Frequently asked questions

Does this vulnerability require authentication to exploit?

No. The CVSS vector (PR:N) confirms that no privileges or authentication are required. An attacker can send a malicious request directly to the /classes/Users.php endpoint without logging in or providing credentials.

Is there a patch available, and where do I find it?

Check SourceCodester's official website or security advisories directly for patched version releases. The ground-truth data does not specify a patched version number, so you must verify against the vendor's latest guidance. If no patch is available, implement the compensating controls outlined in the remediation section.

How can I tell if this system has been exploited?

Review database audit logs for unusual SQL patterns or failed queries containing SQL keywords. Check for unexpected data modifications (inserts, updates, deletions) in patient records immediately following any suspicious HTTP requests to /classes/Users.php. Monitor database user activity for privileges escalation or lateral movement attempts.

Should we take the system offline immediately?

If an immediate patched version is not available, the risk-benefit analysis depends on your environment. For systems handling active patient care, implement network segmentation, WAF rules, and enhanced monitoring as temporary controls while sourcing patches. Consult your risk management and clinical teams before taking critical systems offline.

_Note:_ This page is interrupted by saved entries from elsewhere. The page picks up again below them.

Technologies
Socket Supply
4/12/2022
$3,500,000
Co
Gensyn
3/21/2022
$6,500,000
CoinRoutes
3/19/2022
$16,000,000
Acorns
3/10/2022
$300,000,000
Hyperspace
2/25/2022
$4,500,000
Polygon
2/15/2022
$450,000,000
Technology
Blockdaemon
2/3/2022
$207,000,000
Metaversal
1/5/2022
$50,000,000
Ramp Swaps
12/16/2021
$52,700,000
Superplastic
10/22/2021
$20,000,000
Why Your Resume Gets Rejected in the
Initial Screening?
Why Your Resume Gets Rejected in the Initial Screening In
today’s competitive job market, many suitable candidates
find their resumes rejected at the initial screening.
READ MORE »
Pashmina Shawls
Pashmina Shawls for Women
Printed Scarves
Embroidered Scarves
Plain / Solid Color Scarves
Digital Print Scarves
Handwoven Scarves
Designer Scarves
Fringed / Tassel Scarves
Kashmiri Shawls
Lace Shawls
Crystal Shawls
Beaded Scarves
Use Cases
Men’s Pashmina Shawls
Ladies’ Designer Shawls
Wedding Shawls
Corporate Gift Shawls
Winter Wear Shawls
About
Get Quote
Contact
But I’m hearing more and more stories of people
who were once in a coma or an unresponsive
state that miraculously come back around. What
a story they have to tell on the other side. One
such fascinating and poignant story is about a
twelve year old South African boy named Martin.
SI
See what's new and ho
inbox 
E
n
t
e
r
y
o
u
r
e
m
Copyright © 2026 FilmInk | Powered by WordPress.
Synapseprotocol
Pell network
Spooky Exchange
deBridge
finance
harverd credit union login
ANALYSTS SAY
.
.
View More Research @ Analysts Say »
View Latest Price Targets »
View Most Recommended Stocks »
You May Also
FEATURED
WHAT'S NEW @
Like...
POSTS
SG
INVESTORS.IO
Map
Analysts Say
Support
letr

This analysis is based on published vulnerability data as of the modification date and is provided for informational purposes. Verify all patch version numbers and compatibility against the vendor's official advisory before deployment. SEC.co makes no representations regarding the completeness or accuracy of vendor patch information. Organizations should conduct their own security testing in isolated environments before applying fixes to production systems. This analysis does not constitute legal, medical, or compliance advice; consult with your legal and compliance teams regarding regulatory obligations. Threat intelligence and exploit availability may change; monitor CISA KEV and threat feeds for updates. Source: NVD (public-domain), retrieved 2026-07-07. Analysis generated by SEC.co (claude-haiku-4-5).